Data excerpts

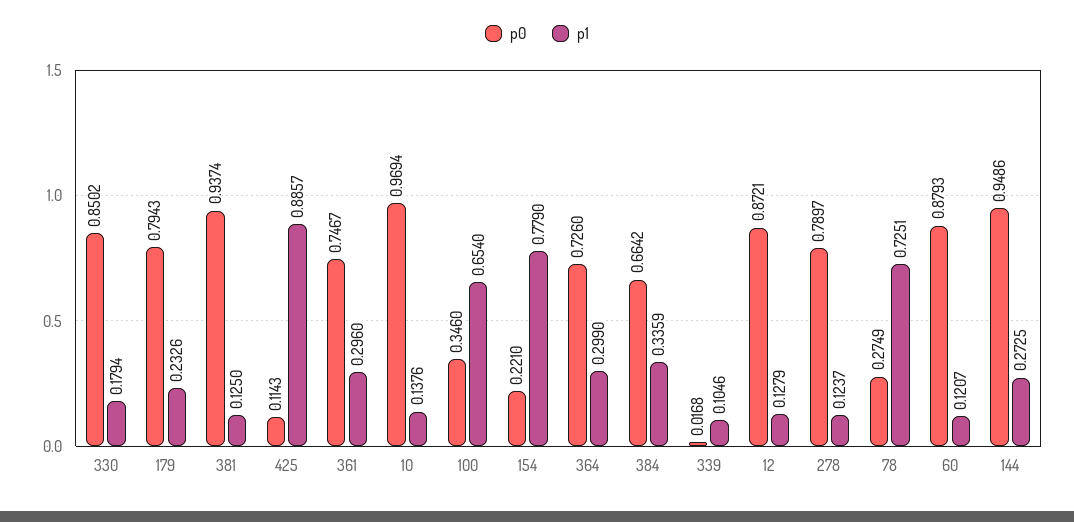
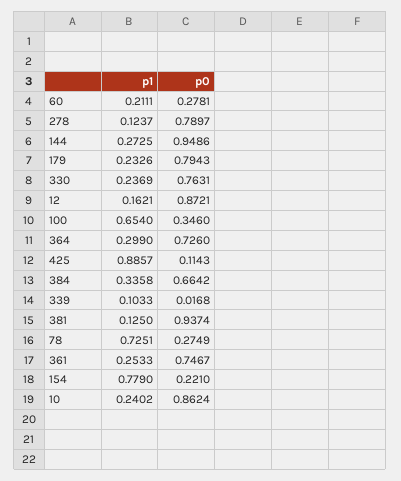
p0, 330: 0.8502 -> 0.7631
p1, 330: 0.1794 -> 0.2369
p1, 361: 0.296 -> 0.2533
p0, 10: 0.9694 -> 0.8624
p1, 10: 0.1376 -> 0.2402
p1, 384: 0.3359 -> 0.3358
p1, 339: 0.1046 -> 0.1033
p1, 12: 0.1279 -> 0.1621
p0, 60: 0.8793 -> 0.2781
p1, 60: 0.1207 -> 0.2111

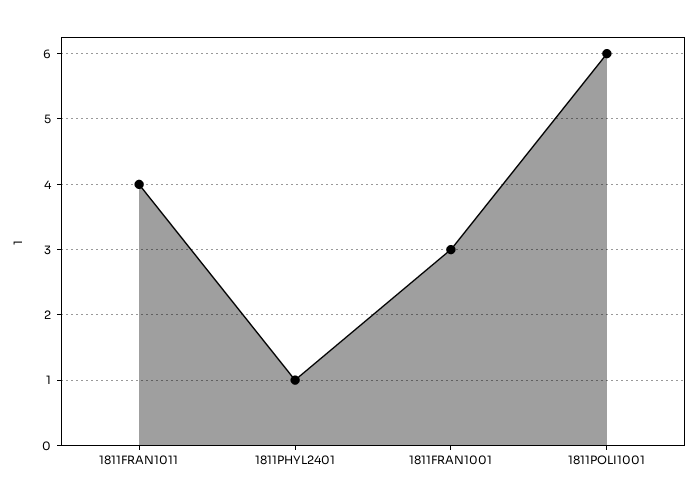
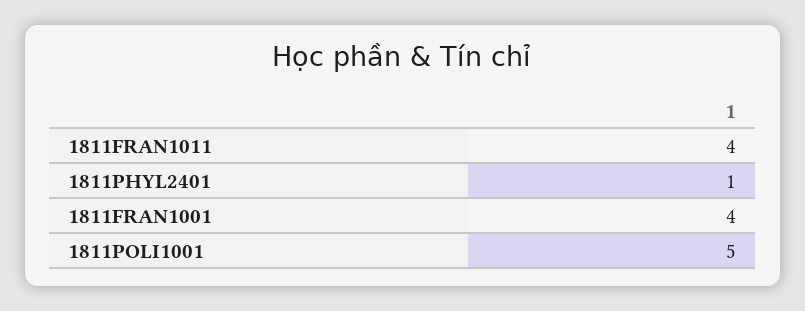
1811FRAN1001: 3 -> 4
1811POLI1001: 6 -> 5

• _TASK OBJECTIVE_: Retype every entry verbatim and exclude the pictures from the copy.

• _RESULT OF THE TASK_:
p0, 330: 0.8502 -> 0.7631
p1, 330: 0.1794 -> 0.2369
p1, 361: 0.296 -> 0.2533
p0, 10: 0.9694 -> 0.8624
p1, 10: 0.1376 -> 0.2402
p1, 384: 0.3359 -> 0.3358
p1, 339: 0.1046 -> 0.1033
p1, 12: 0.1279 -> 0.1621
p0, 60: 0.8793 -> 0.2781
p1, 60: 0.1207 -> 0.2111

1811FRAN1001: 3 -> 4
1811POLI1001: 6 -> 5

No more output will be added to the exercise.